Comb through the entries for "below" and pull out each line that holds it.

## MATERIAL FOR THIS EXERCISE
_ _ _ _ _
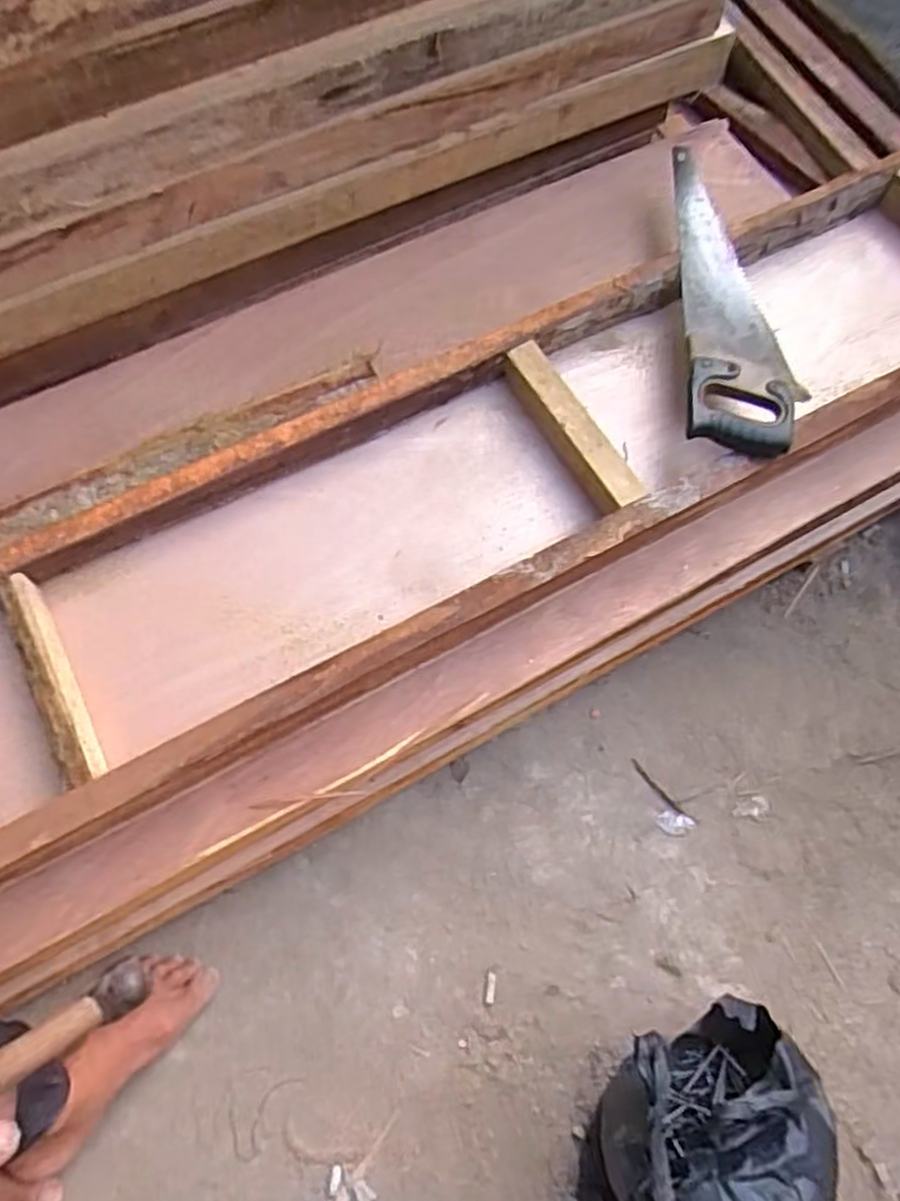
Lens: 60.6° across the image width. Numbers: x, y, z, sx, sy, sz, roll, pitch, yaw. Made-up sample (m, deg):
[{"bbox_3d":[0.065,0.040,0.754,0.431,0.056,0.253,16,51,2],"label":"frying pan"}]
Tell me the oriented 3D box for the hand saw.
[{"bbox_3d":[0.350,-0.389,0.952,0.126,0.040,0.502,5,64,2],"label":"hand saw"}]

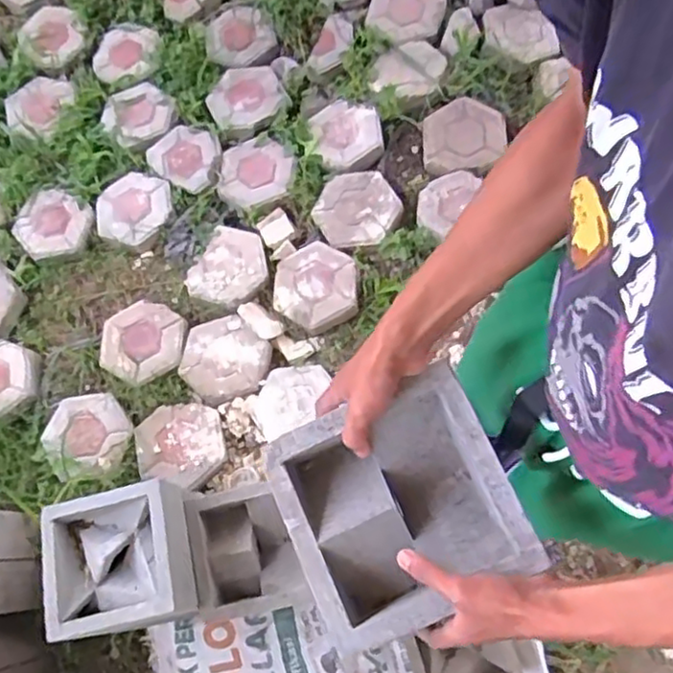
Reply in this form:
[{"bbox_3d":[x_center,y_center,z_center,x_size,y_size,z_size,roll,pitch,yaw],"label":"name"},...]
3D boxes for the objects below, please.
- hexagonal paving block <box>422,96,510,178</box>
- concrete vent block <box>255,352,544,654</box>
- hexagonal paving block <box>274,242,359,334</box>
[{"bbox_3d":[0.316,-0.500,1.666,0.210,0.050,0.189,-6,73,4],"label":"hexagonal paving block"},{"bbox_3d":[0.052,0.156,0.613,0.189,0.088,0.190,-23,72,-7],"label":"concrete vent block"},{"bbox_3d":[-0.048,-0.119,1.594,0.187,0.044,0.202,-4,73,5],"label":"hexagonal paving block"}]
_ _ _ _ _
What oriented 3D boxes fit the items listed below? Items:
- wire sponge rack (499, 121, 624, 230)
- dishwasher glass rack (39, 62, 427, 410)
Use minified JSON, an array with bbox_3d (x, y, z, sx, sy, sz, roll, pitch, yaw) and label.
_ _ _ _ _
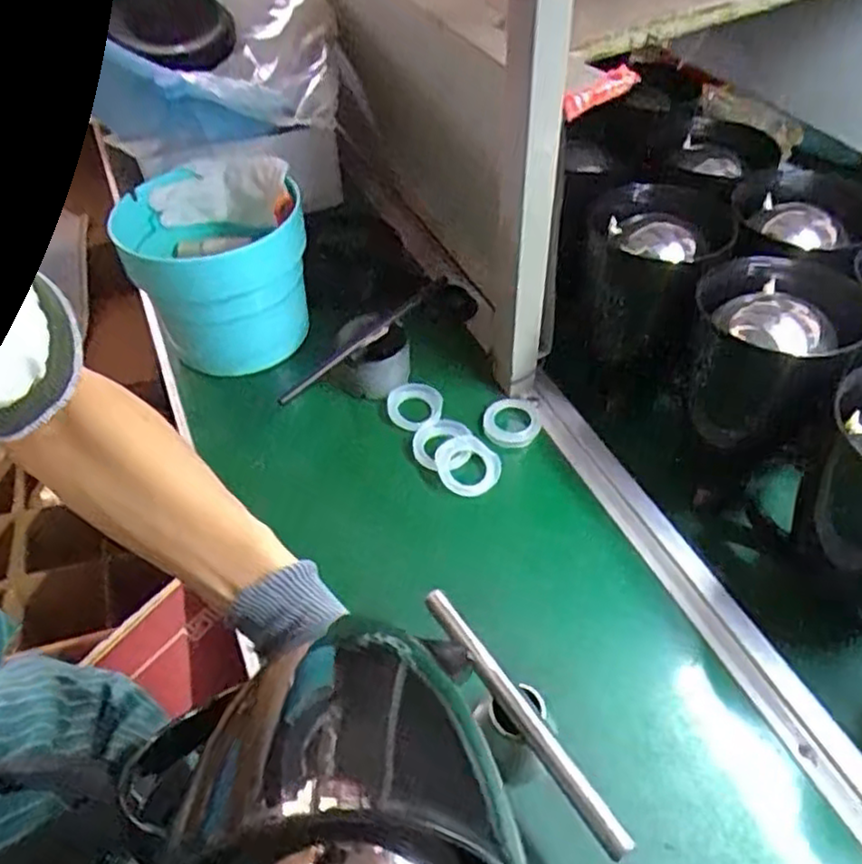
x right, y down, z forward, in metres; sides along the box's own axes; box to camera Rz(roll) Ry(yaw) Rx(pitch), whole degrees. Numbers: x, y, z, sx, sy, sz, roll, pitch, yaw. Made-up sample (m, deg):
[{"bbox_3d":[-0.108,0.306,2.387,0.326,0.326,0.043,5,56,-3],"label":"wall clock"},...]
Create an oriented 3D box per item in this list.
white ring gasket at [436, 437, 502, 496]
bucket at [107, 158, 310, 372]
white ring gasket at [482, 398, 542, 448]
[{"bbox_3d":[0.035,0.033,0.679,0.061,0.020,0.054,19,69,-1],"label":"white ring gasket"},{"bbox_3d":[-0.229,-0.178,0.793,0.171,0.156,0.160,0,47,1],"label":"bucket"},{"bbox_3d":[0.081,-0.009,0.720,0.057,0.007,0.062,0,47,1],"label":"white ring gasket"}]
_ _ _ _ _
## EXERCISE RESPONSE
3D boxes for the objects below, please.
What oriented 3D boxes fit the items listed below? Items:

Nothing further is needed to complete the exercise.